Supplied records =
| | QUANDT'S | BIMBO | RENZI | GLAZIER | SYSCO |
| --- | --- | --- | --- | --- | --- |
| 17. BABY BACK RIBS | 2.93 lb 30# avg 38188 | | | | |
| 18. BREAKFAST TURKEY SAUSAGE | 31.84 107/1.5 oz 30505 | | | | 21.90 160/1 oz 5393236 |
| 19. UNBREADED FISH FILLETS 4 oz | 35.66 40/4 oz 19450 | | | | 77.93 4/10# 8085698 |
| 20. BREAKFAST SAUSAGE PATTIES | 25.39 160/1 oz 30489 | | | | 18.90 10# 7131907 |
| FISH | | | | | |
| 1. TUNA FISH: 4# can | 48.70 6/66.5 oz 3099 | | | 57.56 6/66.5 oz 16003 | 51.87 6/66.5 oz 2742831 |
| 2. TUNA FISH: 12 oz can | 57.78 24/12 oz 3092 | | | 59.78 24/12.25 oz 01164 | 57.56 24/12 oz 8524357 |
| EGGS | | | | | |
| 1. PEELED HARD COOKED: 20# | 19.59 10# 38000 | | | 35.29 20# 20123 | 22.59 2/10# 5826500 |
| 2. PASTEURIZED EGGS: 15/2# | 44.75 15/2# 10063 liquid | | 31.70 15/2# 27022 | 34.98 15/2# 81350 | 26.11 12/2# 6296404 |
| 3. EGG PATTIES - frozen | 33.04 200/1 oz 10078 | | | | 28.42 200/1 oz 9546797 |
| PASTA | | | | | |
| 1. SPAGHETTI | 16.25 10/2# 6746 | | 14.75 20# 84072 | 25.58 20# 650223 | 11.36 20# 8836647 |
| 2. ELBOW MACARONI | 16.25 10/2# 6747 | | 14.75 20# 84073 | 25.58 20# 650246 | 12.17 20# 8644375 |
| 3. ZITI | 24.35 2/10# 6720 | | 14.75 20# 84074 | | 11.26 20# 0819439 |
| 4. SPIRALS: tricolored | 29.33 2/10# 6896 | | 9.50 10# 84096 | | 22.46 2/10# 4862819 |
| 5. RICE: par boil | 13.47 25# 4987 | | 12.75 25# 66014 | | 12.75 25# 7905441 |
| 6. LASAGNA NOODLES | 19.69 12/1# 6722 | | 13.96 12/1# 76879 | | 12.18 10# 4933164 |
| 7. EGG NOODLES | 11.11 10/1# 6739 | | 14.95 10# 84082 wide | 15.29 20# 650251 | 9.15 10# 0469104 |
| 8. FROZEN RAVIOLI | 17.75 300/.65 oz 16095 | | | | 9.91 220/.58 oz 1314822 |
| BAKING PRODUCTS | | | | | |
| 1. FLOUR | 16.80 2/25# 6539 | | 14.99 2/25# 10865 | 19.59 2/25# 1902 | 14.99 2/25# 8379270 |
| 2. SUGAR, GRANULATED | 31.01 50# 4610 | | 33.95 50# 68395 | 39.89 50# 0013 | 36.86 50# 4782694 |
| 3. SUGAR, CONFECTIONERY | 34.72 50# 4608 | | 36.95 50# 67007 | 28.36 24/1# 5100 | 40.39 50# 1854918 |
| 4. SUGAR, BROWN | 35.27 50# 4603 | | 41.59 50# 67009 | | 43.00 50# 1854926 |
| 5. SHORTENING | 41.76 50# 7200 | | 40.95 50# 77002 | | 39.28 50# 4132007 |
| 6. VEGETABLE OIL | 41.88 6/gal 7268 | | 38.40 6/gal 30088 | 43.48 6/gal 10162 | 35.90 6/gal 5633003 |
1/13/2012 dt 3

What you have to do = Start printing at the line with "4/10# 8085698 |" and stop after the final line of the listing above, keeping every line exact.

Response box =
| 19. UNBREADED FISH FILLETS 4 oz | 35.66 40/4 oz 19450 | | | | 77.93 4/10# 8085698 |
| 20. BREAKFAST SAUSAGE PATTIES | 25.39 160/1 oz 30489 | | | | 18.90 10# 7131907 |
| FISH | | | | | |
| 1. TUNA FISH: 4# can | 48.70 6/66.5 oz 3099 | | | 57.56 6/66.5 oz 16003 | 51.87 6/66.5 oz 2742831 |
| 2. TUNA FISH: 12 oz can | 57.78 24/12 oz 3092 | | | 59.78 24/12.25 oz 01164 | 57.56 24/12 oz 8524357 |
| EGGS | | | | | |
| 1. PEELED HARD COOKED: 20# | 19.59 10# 38000 | | | 35.29 20# 20123 | 22.59 2/10# 5826500 |
| 2. PASTEURIZED EGGS: 15/2# | 44.75 15/2# 10063 liquid | | 31.70 15/2# 27022 | 34.98 15/2# 81350 | 26.11 12/2# 6296404 |
| 3. EGG PATTIES - frozen | 33.04 200/1 oz 10078 | | | | 28.42 200/1 oz 9546797 |
| PASTA | | | | | |
| 1. SPAGHETTI | 16.25 10/2# 6746 | | 14.75 20# 84072 | 25.58 20# 650223 | 11.36 20# 8836647 |
| 2. ELBOW MACARONI | 16.25 10/2# 6747 | | 14.75 20# 84073 | 25.58 20# 650246 | 12.17 20# 8644375 |
| 3. ZITI | 24.35 2/10# 6720 | | 14.75 20# 84074 | | 11.26 20# 0819439 |
| 4. SPIRALS: tricolored | 29.33 2/10# 6896 | | 9.50 10# 84096 | | 22.46 2/10# 4862819 |
| 5. RICE: par boil | 13.47 25# 4987 | | 12.75 25# 66014 | | 12.75 25# 7905441 |
| 6. LASAGNA NOODLES | 19.69 12/1# 6722 | | 13.96 12/1# 76879 | | 12.18 10# 4933164 |
| 7. EGG NOODLES | 11.11 10/1# 6739 | | 14.95 10# 84082 wide | 15.29 20# 650251 | 9.15 10# 0469104 |
| 8. FROZEN RAVIOLI | 17.75 300/.65 oz 16095 | | | | 9.91 220/.58 oz 1314822 |
| BAKING PRODUCTS | | | | | |
| 1. FLOUR | 16.80 2/25# 6539 | | 14.99 2/25# 10865 | 19.59 2/25# 1902 | 14.99 2/25# 8379270 |
| 2. SUGAR, GRANULATED | 31.01 50# 4610 | | 33.95 50# 68395 | 39.89 50# 0013 | 36.86 50# 4782694 |
| 3. SUGAR, CONFECTIONERY | 34.72 50# 4608 | | 36.95 50# 67007 | 28.36 24/1# 5100 | 40.39 50# 1854918 |
| 4. SUGAR, BROWN | 35.27 50# 4603 | | 41.59 50# 67009 | | 43.00 50# 1854926 |
| 5. SHORTENING | 41.76 50# 7200 | | 40.95 50# 77002 | | 39.28 50# 4132007 |
| 6. VEGETABLE OIL | 41.88 6/gal 7268 | | 38.40 6/gal 30088 | 43.48 6/gal 10162 | 35.90 6/gal 5633003 |
1/13/2012 dt 3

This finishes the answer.